Data

Database

Our initial database was sourced from Kaggle (https://www.kaggle.com/c/dogs-vs-cats/data). The dataset includes both test and train data, divided into two folders. The training data includes 12,500 images of dogs and 12,500 images of cats along with their correct class in the image title (e.g. dog-8837.jpg). The test data includes 12,500 images of dogs and cats without their correct classifications (e.g. 1.jpg). Due to the test data not being labeled and the fact the we want to avoid classifying such a large number of files to test the accuracy of our prediction models, we have made modifications to the database to suit our needs.

Our Training and Testing Data

Our train data will include 80% of the training data provided by Kaggle (10,000 cats and 10,000 dogs). Our test data will include the other 20% (2,500 cats and 2,500 dogs). We will use the model created based on the training data to determine if it can correctly predict the already classified test data.

Resizing and Filtering

All images in our dataset are not the same size or dimension, which is necessary for our model creation process. Therefore, we have arbitrarily resized every image to be 200 x 200 x 3 pixels. This can possibly lead to errors as resizing a rectangular picture of a dog to square could distort the image and potentially make it look more like a cat, for example. However, for the sake of our project we assumed resizing the images would not distort the images significantly.

What is required » List every heading in the dataset description, in order. The lines after this point are separate material, apart from the dataset description.

Exercise data »
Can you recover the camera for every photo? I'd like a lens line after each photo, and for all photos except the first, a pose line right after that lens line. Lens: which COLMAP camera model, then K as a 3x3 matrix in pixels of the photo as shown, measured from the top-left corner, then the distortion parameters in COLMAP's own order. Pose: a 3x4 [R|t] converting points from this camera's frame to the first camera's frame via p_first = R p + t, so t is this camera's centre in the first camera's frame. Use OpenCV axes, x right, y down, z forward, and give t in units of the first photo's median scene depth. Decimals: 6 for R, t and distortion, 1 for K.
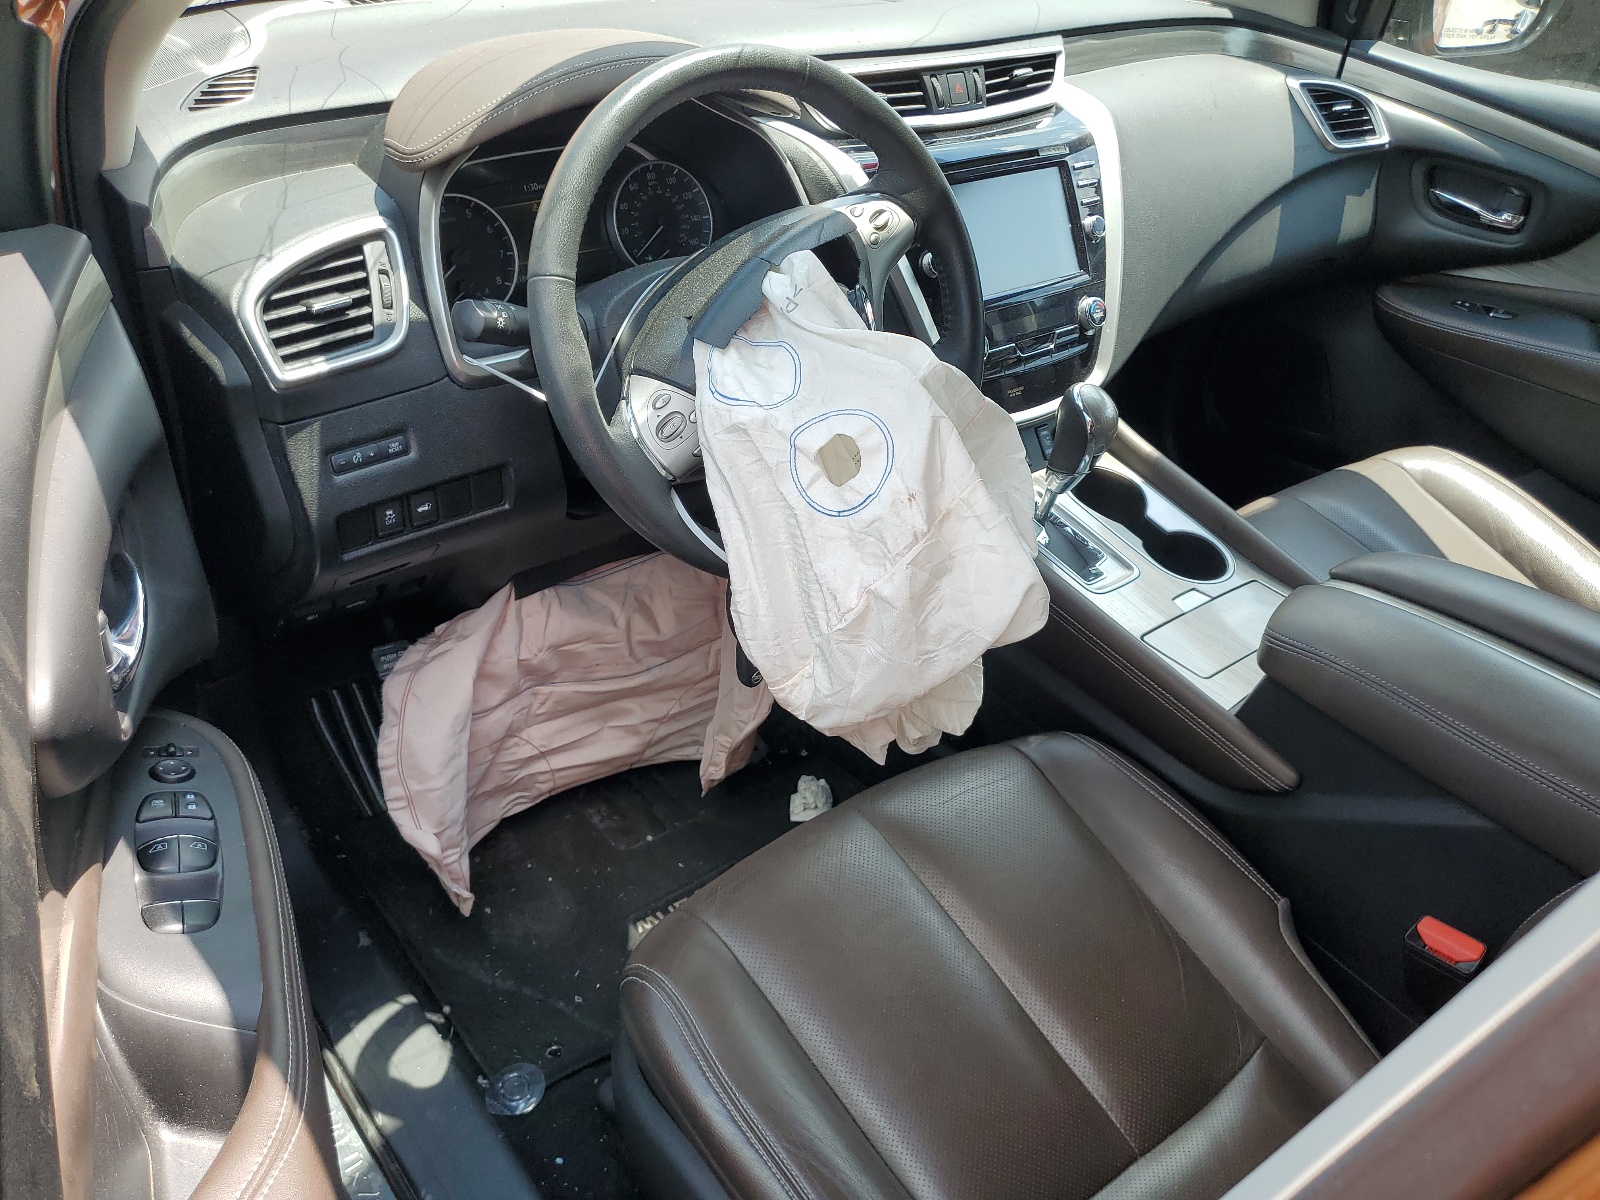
lens RADIAL K [[1207.3, 0, 800.0], [0, 1207.3, 600.0], [0, 0, 1]] dist [0.045977, -0.000600]
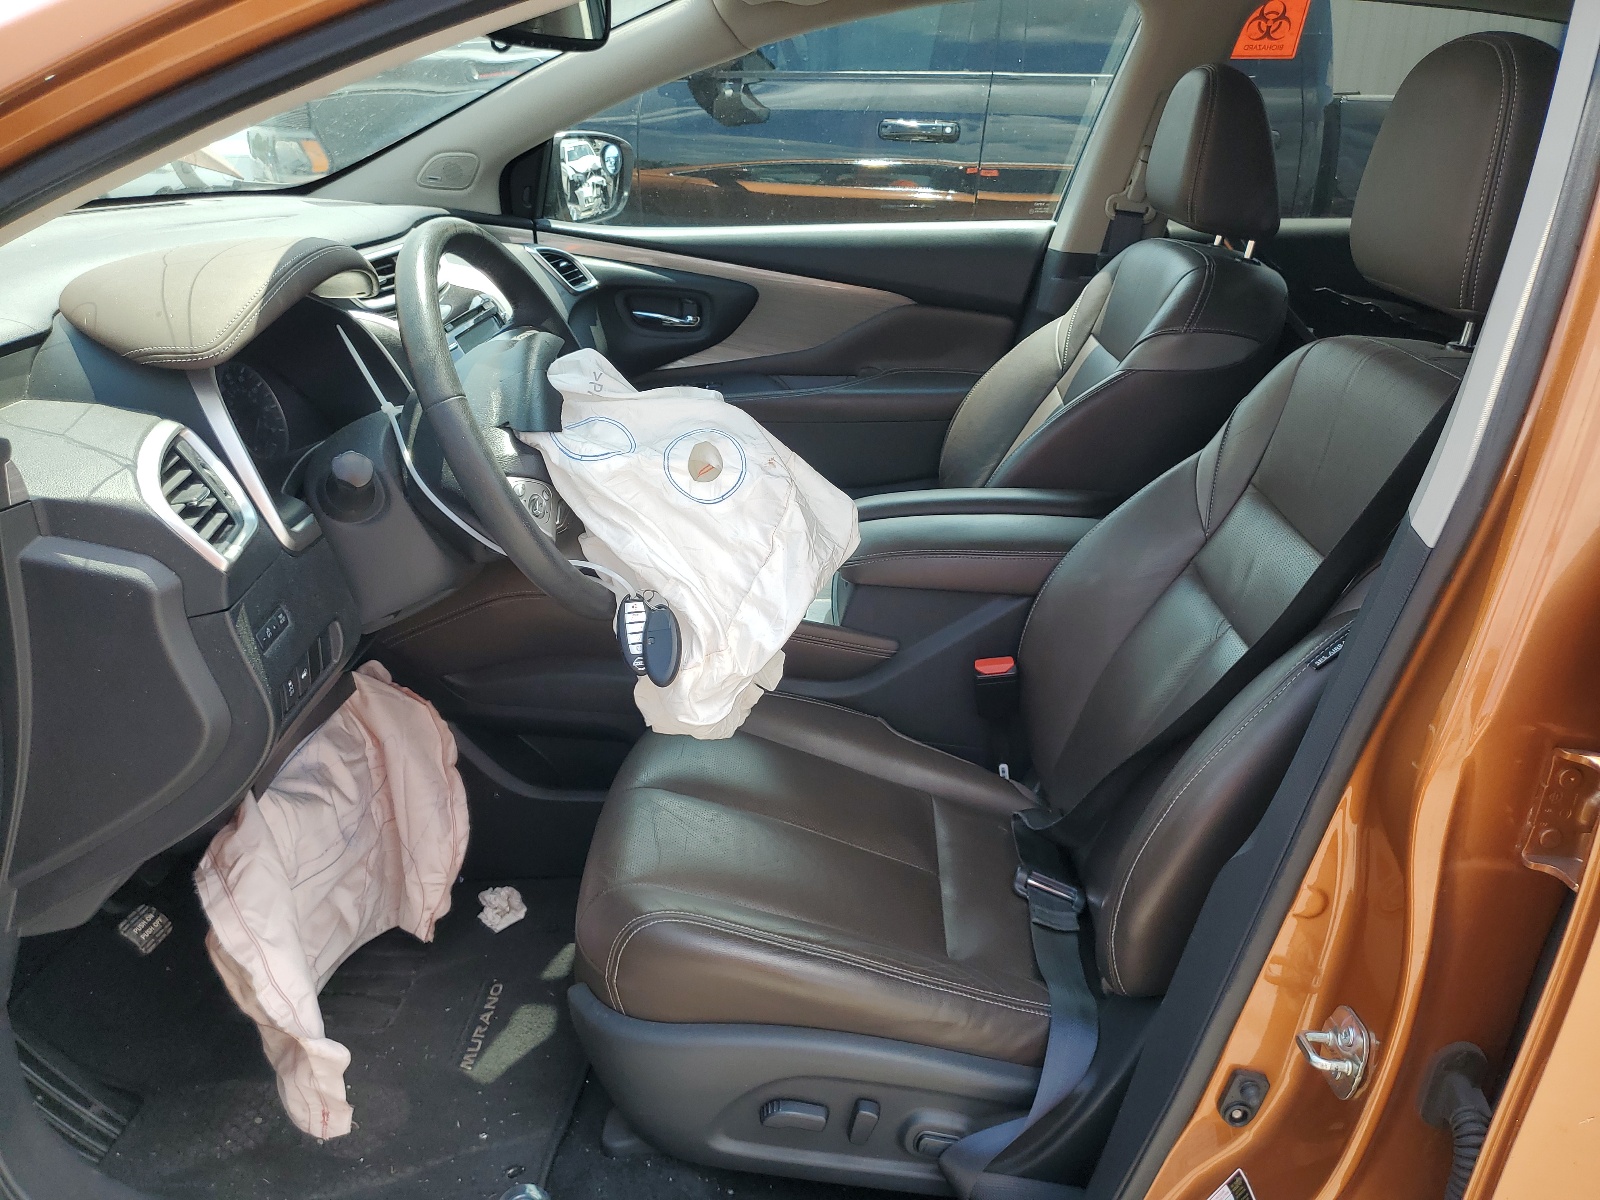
lens RADIAL K [[1207.3, 0, 800.0], [0, 1207.3, 600.0], [0, 0, 1]] dist [0.045977, -0.000600]
pose [[0.673553, -0.324431, 0.664132, -0.529260], [0.427033, 0.904195, 0.008612, 0.030663], [-0.603298, 0.277806, 0.747566, -0.036366]]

Expected answer »
Data
Database
Our Training and Testing Data
Resizing and Filtering